UChicago launches new catalog and library management system

The University of Chicago Library has launched a new online catalog and library management system designed to improve service for users and support the work of library staff.

Users will primarily interact with the new catalog, which features a simplified design and easier access to e-books and e-journals. The new library management system, called Kuali Open Library Environment, powers the catalog and provides the Library’s technical infrastructure.

The new catalog is based on software called VuFind. Both VuFind and Kuali OLE are open-source software, designed by the academic library community to meet the needs of today’s researchers and students.

Kuali OLE was created by a partnership of some of the nation’s leading university libraries, including the UChicago Library. Kuali OLE is intentionally designed to function with a wide range of user interfaces chosen by various individual libraries.

“We are especially pleased that by implementing Kuali OLE and VuFind we will be providing both a business system and a patron access module that are open source—planned, designed, governed and owned by the library community,” said James Mouw, associate university librarian for Collections Services at University of Chicago and treasurer of the Kuali OLE Board. “Community ownership of key library systems affords us the ability to manage, develop and enhance our infrastructure as new technologies emerge and the needs of our scholarly community evolve. The ability to move quickly and effectively, working in partnership with other academic research institutions with similar needs, is something we have not had with commercial systems.”

Kuali OLE

Kuali OLE was founded by a partnership of research libraries that now includes University of Chicago, Indiana University, SOAS-University of London, Lehigh University, Duke University, North Carolina State University, University of Florida, University of Maryland, University of Michigan, University of Pennsylvania and Villanova University. The partners pooled resources and expertise beginning in 2008, with several grants from the Mellon Foundation to develop this next-generation library system. UChicago and Lehigh University are the initial implementers. Other partners plan to adopt the new system in summer 2015.

UChicago Library staff members have played an integral role in the development of Kuali OLE since the design phase in 2008, and continue to do so by developing specifications, participating in software development, undertaking migration planning, providing subject specialist expertise and testing new development. They hold several key leadership positions on the Kuali OLE team, and dozens more are participating in working groups supporting development activities. Development continues with the next Kuali OLE release due in summer 2015.

New University of Chicago Library Catalog

UChicago Library staff members have tailored VuFind, a library catalog originally developed at Villanova University, to meet the needs of local users. Design goals for the catalog were drawn from an extensive series of interviews with UChicago faculty and students, conducted to ensure that the new tool meets the needs of researchers. Initial designs were refined throughout the first half of 2014, following the public beta testing of the Catalog by users that began on Feb. 14, 2014.

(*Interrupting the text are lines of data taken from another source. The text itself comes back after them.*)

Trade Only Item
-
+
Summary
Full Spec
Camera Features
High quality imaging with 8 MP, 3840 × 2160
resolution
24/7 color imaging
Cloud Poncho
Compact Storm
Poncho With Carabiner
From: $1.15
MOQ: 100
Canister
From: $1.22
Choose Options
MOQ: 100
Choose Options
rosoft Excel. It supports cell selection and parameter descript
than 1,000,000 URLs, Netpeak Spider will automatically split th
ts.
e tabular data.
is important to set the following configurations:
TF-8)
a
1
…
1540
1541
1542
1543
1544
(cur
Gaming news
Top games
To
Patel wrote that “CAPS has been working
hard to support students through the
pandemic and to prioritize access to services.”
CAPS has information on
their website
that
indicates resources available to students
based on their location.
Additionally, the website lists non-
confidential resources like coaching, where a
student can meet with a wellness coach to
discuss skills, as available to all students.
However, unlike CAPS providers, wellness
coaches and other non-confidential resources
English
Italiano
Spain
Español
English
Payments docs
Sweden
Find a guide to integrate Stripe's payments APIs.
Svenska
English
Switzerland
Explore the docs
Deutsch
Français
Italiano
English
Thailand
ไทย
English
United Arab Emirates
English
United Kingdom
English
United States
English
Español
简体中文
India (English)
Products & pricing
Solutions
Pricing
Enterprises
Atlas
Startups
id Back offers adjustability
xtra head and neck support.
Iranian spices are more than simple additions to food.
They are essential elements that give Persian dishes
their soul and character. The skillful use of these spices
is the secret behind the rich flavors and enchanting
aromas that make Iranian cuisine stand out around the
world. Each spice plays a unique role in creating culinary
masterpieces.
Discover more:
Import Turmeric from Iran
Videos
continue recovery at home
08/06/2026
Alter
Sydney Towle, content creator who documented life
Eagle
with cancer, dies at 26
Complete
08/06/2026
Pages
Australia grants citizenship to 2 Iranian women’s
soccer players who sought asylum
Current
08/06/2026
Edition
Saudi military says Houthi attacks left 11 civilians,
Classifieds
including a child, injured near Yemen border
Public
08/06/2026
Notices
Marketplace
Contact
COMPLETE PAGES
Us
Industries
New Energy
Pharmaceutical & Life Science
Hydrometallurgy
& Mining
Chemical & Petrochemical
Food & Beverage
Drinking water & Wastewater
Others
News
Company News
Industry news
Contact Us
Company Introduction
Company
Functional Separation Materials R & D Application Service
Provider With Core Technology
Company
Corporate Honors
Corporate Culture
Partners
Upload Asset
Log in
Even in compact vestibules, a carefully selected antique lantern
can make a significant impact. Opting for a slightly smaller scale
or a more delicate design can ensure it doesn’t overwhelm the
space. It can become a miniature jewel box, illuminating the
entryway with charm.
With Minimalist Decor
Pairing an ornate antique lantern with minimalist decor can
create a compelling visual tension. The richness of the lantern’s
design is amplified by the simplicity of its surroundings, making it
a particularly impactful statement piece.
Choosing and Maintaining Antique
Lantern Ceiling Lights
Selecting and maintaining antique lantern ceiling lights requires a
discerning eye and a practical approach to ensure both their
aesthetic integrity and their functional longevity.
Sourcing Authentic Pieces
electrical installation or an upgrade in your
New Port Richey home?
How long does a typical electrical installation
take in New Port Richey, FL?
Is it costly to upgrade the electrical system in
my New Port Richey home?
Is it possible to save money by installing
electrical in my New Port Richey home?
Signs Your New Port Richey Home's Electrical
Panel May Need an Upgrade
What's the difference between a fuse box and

“Participating in the VuFind open-source project has allowed the Library to take advantage of commonly requested features already developed by the VuFind community while giving us the latitude to create functionality unique to UChicago needs,” said Elisabeth Long, associate university librarian for Digital Services. “The level of engagement by our faculty and students in helping us design this new catalog has been especially gratifying.”

The new catalog features a simple, clean visual design while retaining all of the functionality that patrons identified as valuable in the pre-existing UChicago systems, such as browsing by call number, title and subject headings; ranking of search results by relevance; and emailing and texting of records. It also adds new features requested during interviews, including display of the current availability of items on the search results page, as well as easier access to e-books and e-journals.

“The successful, coordinated launch of these two new Library systems, designed to improve discovery and management of growing collections, could not have been accomplished without the creativity and talent of University of Chicago Library staff,” said Alice Schreyer, interim library director and associate university librarian for Area Studies and Special Collections at the University. “We are proud to collaborate with our colleagues to develop these new systems that will benefit researchers from around the world.”

As a center of intense intellectual inquiry, the UChicago Library shares with the rest of the University the aspiration to be the most dynamic research and learning environment in the world, supporting the University’s commitment to research and teaching in the physical sciences, social sciences, humanities and the College, using intellectual resources to help solve the world’s problems. With its 11.9 million volumes, noted collections in fields ranging from sociology to the history of science, rich selection of non-English holdings and commitment to keeping its collection on campus, the Library has become a destination for scholars and a model for other institutions worldwide.